An objective approach to dry eye disease severity.
Invest Ophthalmol Vis Sci. 2010 Jul 14. [Epub ahead of print]
Sullivan BD, Whitmer D, Nichols KK, Tomlinson A, Foulks GN, Geerling G, Pepose JS, Kosheleff V, Porreco A, Lemp MA.
TearLab, Corp., San Diego, United States.

Purpose: A prospective, multi-site clinical study (10 sites in the E.U. and U.S.) evaluated the clinical utility of commonly used tests and tear osmolarity for assessing dry eye disease severity.

Methods: 314 consecutive subjects between the ages of 18-82 years were recruited from the general patient population, 299 of which qualified with complete datasets. TearLab osmolarity, Schirmers without anesthesia, tear film breakup time (TBUT), corneal staining, meibomian dysfunction assessment, and conjunctival staining were performed bilaterally. A symptom questionnaire (OSDI), was also recorded for each patient.
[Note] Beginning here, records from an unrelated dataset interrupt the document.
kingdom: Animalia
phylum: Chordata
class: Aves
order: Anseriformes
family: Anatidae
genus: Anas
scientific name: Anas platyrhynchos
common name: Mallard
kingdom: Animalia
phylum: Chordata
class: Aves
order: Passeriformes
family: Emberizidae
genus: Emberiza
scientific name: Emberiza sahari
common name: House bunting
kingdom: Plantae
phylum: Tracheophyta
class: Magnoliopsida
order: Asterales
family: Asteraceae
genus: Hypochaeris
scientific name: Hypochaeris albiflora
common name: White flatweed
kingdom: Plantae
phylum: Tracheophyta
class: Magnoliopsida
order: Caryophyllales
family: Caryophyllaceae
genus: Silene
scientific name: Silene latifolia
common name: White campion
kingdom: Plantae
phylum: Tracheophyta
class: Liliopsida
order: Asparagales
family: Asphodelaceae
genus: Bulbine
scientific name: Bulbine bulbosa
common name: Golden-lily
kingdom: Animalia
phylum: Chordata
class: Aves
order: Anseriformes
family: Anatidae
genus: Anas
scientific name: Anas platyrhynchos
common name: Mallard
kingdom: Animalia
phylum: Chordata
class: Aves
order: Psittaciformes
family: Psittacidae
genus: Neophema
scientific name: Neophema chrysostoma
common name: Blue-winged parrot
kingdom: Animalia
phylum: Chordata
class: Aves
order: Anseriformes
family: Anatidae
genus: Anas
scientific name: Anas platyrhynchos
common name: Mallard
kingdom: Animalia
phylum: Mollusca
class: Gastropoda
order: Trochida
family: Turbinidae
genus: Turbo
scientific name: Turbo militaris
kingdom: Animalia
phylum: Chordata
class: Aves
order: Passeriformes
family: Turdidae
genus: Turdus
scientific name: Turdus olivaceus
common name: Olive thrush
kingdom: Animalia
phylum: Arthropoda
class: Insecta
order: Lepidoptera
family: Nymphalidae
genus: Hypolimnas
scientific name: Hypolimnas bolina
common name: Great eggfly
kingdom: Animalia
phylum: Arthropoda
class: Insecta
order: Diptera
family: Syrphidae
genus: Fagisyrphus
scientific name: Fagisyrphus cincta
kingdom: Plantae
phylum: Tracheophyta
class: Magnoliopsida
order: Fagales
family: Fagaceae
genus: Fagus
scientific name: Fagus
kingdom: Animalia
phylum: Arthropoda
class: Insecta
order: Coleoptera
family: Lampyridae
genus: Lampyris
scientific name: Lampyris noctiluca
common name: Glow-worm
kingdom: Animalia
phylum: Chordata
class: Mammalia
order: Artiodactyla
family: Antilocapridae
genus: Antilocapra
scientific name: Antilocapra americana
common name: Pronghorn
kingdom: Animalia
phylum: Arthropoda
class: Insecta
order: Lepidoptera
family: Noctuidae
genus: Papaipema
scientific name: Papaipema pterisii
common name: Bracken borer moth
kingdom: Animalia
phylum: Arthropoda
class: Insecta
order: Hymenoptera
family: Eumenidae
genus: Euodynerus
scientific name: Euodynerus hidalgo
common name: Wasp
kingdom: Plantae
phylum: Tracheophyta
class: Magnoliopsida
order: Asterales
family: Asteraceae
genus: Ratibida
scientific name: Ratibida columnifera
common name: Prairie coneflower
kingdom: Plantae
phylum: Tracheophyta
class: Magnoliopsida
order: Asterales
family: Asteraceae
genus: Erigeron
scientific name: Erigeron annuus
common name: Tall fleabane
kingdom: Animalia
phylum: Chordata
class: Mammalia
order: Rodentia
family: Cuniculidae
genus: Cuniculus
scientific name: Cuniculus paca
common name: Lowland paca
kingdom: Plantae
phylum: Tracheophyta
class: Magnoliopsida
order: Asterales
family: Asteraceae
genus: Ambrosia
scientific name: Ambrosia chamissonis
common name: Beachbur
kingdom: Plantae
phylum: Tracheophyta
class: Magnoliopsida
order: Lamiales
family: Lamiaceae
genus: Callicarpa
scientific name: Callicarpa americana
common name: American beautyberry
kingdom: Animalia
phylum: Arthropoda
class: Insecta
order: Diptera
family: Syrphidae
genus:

Distributions of clinical signs and symptoms against a continuous, composite severity index were evaluated.

Results: Osmolarity was found to have the highest correlation coefficient to disease severity (r2=0.55), followed by conjunctival staining (r2=0.47), corneal staining (r2=0.43), OSDI (r2=0.41), meibomian grading (r2=0.37), TBUT (r2=0.30), and Schirmers (r2=0.17). Comparison of standard threshold-based classification with the composite severity index revealed significant overlap between the disease severities of prospectively defined "Normal" and "Dry Eye" groups. Fully 63% of the subjects were found to be poorly classified by combinations of clinical thresholds.

Conclusions: Tear film osmolarity was found to be the single best marker of disease severity across normal, mild/moderate and severe categories. Other tests were found to be informative in more severe forms of disease, thus clinical judgment remains an important element in clinical assessment of severity. The study also indicates that the initiation and progression of dry eye is multifactorial, and supports the rationale for redefining severity of dry eye based on a continuum of clinical signs.